- _TASK REQUIREMENTS_
Copy out, character for character, the stretch of rows from the line containing "common name: Northern pintail" through the end of the rows, including both ends.

[Stored data entries]
========

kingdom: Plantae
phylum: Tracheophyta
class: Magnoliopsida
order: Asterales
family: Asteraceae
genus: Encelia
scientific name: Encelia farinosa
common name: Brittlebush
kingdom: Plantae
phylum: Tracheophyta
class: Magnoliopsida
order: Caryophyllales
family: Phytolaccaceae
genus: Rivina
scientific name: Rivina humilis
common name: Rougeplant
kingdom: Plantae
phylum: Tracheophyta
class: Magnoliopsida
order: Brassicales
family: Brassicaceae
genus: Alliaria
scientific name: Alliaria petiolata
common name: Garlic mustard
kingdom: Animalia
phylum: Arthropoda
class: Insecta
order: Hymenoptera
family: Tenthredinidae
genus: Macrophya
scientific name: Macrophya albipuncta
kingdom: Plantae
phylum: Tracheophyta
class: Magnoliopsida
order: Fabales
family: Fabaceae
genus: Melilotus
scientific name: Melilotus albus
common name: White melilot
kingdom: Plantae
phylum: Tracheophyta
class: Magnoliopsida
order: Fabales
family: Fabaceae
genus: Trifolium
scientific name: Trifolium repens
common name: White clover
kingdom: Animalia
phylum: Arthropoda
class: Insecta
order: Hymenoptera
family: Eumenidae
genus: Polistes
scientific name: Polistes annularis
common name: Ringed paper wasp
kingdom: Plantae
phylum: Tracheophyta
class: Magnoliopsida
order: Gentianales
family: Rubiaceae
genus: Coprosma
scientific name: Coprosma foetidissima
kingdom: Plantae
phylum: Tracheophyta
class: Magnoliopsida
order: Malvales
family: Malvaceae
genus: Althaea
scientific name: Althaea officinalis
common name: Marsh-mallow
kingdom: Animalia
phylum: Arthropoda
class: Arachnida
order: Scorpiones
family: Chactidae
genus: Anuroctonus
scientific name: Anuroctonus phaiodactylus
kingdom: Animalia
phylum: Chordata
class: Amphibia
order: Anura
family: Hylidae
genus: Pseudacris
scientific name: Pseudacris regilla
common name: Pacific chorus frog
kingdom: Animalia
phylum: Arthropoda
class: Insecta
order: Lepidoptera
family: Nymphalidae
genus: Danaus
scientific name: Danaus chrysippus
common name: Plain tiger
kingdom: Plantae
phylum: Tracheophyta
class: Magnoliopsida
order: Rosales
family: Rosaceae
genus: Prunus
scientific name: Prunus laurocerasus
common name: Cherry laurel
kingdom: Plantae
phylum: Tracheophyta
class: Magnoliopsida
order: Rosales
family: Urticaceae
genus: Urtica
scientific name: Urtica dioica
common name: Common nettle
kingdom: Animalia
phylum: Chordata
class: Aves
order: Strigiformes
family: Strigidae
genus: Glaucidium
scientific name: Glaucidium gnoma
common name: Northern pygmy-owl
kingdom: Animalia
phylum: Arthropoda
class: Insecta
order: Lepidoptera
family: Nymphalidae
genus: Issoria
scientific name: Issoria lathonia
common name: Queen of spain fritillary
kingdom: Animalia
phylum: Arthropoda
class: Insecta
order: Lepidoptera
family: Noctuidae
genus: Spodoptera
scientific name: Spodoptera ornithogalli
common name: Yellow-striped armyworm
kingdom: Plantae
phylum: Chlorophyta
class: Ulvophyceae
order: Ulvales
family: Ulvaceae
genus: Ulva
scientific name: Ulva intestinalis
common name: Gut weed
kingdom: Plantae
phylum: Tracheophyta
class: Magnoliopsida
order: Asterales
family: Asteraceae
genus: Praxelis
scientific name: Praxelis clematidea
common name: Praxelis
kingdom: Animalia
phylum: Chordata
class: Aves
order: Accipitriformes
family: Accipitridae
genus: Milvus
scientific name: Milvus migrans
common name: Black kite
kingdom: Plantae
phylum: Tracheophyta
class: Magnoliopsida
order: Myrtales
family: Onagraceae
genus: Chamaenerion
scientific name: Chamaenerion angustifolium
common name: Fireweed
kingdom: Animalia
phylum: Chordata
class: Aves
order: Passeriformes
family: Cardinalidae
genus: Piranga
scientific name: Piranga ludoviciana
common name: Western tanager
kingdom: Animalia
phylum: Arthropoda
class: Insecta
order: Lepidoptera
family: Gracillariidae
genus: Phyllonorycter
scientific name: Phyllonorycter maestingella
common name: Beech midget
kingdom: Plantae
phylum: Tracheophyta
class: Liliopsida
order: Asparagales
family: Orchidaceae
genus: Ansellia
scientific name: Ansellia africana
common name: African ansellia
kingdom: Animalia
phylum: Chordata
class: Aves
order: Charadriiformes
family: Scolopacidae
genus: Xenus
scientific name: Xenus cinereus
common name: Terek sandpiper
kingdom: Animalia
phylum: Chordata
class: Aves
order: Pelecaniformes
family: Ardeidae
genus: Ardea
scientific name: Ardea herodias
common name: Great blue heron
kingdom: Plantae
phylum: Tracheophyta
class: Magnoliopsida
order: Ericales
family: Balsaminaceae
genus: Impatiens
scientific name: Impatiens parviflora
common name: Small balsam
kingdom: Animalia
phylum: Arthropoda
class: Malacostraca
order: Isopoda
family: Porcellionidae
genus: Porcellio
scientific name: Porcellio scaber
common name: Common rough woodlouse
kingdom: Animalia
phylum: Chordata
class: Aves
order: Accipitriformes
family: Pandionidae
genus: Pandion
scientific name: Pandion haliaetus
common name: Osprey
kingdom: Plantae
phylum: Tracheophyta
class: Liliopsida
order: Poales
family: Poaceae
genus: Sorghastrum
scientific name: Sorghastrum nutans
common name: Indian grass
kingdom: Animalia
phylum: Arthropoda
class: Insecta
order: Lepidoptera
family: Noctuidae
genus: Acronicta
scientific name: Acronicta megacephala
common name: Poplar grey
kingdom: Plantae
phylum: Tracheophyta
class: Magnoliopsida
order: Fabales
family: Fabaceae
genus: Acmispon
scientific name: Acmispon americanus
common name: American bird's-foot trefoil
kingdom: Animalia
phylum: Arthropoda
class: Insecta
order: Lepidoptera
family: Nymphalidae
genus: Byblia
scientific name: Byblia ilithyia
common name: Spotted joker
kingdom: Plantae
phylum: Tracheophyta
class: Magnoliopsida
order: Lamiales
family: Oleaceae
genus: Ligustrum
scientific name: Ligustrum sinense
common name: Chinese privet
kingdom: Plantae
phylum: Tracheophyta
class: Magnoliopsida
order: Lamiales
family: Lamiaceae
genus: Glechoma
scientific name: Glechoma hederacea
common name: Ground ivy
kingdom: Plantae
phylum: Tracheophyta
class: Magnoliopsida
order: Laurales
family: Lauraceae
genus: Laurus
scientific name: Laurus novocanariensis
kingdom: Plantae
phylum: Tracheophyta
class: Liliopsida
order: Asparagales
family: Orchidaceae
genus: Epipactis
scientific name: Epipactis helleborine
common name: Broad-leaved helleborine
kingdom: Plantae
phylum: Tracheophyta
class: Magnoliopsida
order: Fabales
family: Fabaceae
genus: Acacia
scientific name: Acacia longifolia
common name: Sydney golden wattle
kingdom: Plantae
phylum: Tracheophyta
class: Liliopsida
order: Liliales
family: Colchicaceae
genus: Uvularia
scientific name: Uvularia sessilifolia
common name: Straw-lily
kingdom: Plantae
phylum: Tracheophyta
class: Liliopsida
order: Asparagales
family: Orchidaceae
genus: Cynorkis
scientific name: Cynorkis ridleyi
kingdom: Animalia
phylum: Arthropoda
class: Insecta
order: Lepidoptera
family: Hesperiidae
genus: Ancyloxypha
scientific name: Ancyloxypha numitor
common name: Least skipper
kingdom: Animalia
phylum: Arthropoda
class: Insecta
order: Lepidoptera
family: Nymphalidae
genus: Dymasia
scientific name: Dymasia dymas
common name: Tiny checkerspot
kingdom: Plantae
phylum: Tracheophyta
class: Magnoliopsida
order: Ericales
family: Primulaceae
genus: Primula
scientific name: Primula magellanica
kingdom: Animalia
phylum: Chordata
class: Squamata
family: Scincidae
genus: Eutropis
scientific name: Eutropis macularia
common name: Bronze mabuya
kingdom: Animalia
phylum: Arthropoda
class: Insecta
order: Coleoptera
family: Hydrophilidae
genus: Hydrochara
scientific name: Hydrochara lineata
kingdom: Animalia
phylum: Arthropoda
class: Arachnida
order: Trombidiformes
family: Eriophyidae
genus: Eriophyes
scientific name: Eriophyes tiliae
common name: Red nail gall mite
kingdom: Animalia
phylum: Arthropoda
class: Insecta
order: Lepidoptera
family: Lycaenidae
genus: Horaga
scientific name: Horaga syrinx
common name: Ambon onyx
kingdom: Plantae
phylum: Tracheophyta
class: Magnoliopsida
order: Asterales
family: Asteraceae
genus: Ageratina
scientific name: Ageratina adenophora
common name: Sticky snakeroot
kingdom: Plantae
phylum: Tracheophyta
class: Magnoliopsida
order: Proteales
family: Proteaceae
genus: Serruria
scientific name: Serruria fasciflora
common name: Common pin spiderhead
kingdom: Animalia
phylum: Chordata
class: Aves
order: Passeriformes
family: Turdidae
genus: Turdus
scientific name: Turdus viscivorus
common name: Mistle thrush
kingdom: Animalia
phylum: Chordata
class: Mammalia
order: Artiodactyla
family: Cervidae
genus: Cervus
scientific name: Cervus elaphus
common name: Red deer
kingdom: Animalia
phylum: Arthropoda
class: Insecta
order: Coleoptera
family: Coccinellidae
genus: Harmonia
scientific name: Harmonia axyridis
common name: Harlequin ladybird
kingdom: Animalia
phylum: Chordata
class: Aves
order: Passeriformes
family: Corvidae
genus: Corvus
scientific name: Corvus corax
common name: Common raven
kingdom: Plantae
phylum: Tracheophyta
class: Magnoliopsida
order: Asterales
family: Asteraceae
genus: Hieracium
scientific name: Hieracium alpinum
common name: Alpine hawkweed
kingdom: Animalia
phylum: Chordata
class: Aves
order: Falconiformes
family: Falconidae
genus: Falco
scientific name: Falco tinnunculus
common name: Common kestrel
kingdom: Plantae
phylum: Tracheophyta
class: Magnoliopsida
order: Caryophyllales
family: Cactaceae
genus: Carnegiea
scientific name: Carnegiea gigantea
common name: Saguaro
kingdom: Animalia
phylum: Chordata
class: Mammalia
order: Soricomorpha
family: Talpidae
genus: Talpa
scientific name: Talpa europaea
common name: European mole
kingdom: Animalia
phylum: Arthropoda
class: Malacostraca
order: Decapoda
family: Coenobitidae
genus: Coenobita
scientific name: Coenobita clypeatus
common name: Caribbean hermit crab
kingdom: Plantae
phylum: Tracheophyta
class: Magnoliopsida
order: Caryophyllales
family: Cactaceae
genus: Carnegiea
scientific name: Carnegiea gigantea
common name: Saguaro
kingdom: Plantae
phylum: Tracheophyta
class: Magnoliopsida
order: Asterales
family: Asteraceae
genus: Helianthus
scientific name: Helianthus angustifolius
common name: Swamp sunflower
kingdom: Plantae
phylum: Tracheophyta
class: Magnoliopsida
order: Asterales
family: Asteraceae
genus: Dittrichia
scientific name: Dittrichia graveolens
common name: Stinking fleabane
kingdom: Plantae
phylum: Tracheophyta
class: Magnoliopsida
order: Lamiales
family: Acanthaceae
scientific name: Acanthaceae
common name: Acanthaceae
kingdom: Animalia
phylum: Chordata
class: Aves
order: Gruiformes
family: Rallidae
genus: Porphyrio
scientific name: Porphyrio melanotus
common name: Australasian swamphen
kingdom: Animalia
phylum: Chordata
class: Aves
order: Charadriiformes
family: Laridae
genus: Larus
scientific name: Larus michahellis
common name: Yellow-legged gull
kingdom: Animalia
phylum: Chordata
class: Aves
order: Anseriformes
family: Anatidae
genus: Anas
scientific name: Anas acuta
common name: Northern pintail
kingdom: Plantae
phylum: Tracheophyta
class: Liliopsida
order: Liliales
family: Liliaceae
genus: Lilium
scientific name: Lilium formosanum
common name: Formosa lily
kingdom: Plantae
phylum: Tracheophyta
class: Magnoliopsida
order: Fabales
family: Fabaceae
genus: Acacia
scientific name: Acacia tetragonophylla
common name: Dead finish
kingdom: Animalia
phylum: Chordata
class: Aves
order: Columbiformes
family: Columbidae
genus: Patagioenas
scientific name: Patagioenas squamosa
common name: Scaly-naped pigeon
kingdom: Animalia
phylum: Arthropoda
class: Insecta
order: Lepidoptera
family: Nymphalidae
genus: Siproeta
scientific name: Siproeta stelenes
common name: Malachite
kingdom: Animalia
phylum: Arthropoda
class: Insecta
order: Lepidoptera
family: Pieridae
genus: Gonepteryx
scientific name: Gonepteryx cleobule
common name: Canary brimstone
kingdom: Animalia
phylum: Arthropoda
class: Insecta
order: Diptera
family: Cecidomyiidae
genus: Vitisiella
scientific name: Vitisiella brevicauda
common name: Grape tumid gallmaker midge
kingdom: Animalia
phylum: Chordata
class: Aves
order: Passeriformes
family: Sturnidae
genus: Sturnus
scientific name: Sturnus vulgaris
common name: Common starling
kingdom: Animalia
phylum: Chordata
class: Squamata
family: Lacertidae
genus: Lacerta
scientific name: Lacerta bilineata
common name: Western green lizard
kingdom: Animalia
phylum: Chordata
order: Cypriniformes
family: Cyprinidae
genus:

========

- _CORRECT RESPONSE_
common name: Northern pintail
kingdom: Plantae
phylum: Tracheophyta
class: Liliopsida
order: Liliales
family: Liliaceae
genus: Lilium
scientific name: Lilium formosanum
common name: Formosa lily
kingdom: Plantae
phylum: Tracheophyta
class: Magnoliopsida
order: Fabales
family: Fabaceae
genus: Acacia
scientific name: Acacia tetragonophylla
common name: Dead finish
kingdom: Animalia
phylum: Chordata
class: Aves
order: Columbiformes
family: Columbidae
genus: Patagioenas
scientific name: Patagioenas squamosa
common name: Scaly-naped pigeon
kingdom: Animalia
phylum: Arthropoda
class: Insecta
order: Lepidoptera
family: Nymphalidae
genus: Siproeta
scientific name: Siproeta stelenes
common name: Malachite
kingdom: Animalia
phylum: Arthropoda
class: Insecta
order: Lepidoptera
family: Pieridae
genus: Gonepteryx
scientific name: Gonepteryx cleobule
common name: Canary brimstone
kingdom: Animalia
phylum: Arthropoda
class: Insecta
order: Diptera
family: Cecidomyiidae
genus: Vitisiella
scientific name: Vitisiella brevicauda
common name: Grape tumid gallmaker midge
kingdom: Animalia
phylum: Chordata
class: Aves
order: Passeriformes
family: Sturnidae
genus: Sturnus
scientific name: Sturnus vulgaris
common name: Common starling
kingdom: Animalia
phylum: Chordata
class: Squamata
family: Lacertidae
genus: Lacerta
scientific name: Lacerta bilineata
common name: Western green lizard
kingdom: Animalia
phylum: Chordata
order: Cypriniformes
family: Cyprinidae
genus:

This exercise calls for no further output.